Optimizing Development Processes for Business Value

Dusty Candland | | development, process

The point of software development is to deliver custom value as quickly as possible. At least development in the context of a business.

While teams should be self-managing, they should also strive to create value. These are principles for development I've seen increase productivity.

Deliver the smallest amount of functionality that provides value to the customer

The smallest? Yes. The smaller the change the easier the whole flow from idea to production is. The easier the flow is, the more value will get pulled through the flow.

Small changes result in easier merges. They block other parts of the system for shorter amounts of time. They are easier to reason about the effects on the whole system.

But, they need to also provide value to the customer.

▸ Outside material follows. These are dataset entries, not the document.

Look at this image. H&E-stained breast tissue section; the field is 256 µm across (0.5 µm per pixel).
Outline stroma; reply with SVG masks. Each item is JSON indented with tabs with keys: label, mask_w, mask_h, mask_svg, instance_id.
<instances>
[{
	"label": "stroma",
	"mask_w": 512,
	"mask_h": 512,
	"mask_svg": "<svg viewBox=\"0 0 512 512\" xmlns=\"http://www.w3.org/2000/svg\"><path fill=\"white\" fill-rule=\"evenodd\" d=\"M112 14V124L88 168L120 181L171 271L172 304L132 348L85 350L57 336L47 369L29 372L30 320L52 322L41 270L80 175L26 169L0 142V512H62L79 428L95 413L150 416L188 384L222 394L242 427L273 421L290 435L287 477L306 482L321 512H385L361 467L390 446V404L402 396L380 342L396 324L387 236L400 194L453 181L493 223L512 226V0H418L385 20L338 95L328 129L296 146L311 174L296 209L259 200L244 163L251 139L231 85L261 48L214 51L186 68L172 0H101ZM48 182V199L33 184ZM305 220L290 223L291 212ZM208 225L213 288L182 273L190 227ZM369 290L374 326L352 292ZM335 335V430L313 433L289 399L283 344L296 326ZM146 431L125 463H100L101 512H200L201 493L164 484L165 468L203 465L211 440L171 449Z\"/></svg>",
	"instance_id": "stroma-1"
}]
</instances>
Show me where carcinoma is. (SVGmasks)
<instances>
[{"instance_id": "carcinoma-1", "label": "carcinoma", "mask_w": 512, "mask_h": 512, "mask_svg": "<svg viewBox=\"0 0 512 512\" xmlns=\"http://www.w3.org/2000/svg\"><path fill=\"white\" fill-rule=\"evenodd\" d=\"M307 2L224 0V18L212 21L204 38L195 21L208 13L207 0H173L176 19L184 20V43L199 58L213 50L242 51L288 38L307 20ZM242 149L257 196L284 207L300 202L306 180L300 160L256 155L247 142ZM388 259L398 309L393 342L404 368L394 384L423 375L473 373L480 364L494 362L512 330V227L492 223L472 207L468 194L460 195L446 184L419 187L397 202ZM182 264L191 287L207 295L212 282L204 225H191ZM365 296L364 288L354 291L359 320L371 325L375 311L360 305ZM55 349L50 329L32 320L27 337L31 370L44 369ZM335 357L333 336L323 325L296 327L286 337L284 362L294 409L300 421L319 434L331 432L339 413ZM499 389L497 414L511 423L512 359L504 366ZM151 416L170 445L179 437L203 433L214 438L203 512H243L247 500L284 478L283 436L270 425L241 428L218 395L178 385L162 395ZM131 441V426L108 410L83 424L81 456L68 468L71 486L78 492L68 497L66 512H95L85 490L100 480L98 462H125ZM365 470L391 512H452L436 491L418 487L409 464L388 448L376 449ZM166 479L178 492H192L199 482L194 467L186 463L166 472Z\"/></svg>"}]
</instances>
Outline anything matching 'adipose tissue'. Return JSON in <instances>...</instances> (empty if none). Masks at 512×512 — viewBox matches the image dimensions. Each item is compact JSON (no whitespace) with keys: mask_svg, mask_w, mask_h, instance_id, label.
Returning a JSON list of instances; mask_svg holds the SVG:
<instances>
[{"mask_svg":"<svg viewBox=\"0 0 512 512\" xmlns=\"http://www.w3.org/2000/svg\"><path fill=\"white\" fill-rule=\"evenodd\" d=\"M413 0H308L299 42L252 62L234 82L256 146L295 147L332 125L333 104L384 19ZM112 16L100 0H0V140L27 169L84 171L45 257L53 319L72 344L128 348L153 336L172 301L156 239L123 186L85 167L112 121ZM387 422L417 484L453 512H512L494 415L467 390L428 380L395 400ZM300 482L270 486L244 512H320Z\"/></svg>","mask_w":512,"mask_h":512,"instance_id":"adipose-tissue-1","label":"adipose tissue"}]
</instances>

This forces efforts to track toward a common goal and helps scale the changes.

Customer value can also be things the customer won't notice, at least until they're missing. Performance and well working code, for example.

Reduce waste

Waste is anything that doesn't help the customer or slows down development speed because it's not actually needed.

Waste should be continuously monitored, and reduced or eliminated.

Waste often sneaks in as processes that seem needed, but aren't. Scrum comes to mind as a pretty common area of waste.

Scrum is primarily a process to manage up and provides little benefit to the customer. One exception is when a team is using Scrum over a worse option, like waterfall, in a transition to something more efficient.

Another huge area of waste is having teams split into functional areas. For example having a QA team instead of a QA person on the team. Cross-functional teams are more efficient.

Automate repetitive processes

Repetitive processes are waste when not automated. They're wasteful by nature being repetitive and when done manually are more error-prone.

Tests should be automated. I'd argue they must be automated. They should run on each commit.

Linting, is a programmatic way to catch and often fix simple errors and formatting. It should be automated. There are other benefits in providing a coding standard for the team.

Task management should be as automated as possible. Connecting source control to the task management system will provide a good start.

The build process must be automated. This is another must in my opinion. Whatever needs to happen to produce a final build needs to be automated.

Integration tests should be automated. This can get very complex for larger systems with multiple services. It's worth automating as much as possible.

Deployment should be automated. A good first step is to make sure deployment happens by some script or process that isn't manual. The next step is to automate starting the deployment when code is committed.

These are major areas that should be automated. Every project will have other things that can and should be automated.

The team owns the codebase

This means anyone on the team should feel free to change any code in the codebase. Team members can often get siloed into a specific area of code. Sometimes by choice, sometimes by the organization or team.

Siloed developers aren't good for a number of reasons and should be actively discouraged.

Other developers will start to feel they can't make a simple change because that part of the code is "owned" by someone else.

When the siloed developer leaves, anything to do with that part of the code will stop or slow way down.

Team members will write better code knowing someone else on the team will be working with their code in the future.

Release early and often

High performing and innovative teams deploy often. Usually many times a day.

Work toward continuous delivery, where each bit of functionality is deployed as soon as it's committed to the codebase.

Continuous delivery:

  • Removes most merge conflicts
  • Gets functionality to the customer quickly
  • Makes it easy to fix bugs

Limit work in process

People are not good multitaskers. They shouldn't work on more than one thing at a time. Meaning, they should work on one bit of functionality until it's released.

Often, something will be blocked, and another thing will need to be worked on. Still, limiting work in process is important to keep the rate of delivery high.

Limiting work in process has other benefits, even ignoring those, there is a huge advantage in letting people focus on one thing at a time. Check out [Lean] and [Kanban] for more ideas.

Keep the code quality high

While these principles have the side effect of keeping code quality high. It's also worth calling out this principle directly.

High quality code is easier to reason about. Easier to change. And easier to grow.

It takes constant focus to keep code quality high. Otherwise the codebase will naturally get worse over time.

Figure out how to implement these principles and watch the speed of development increase.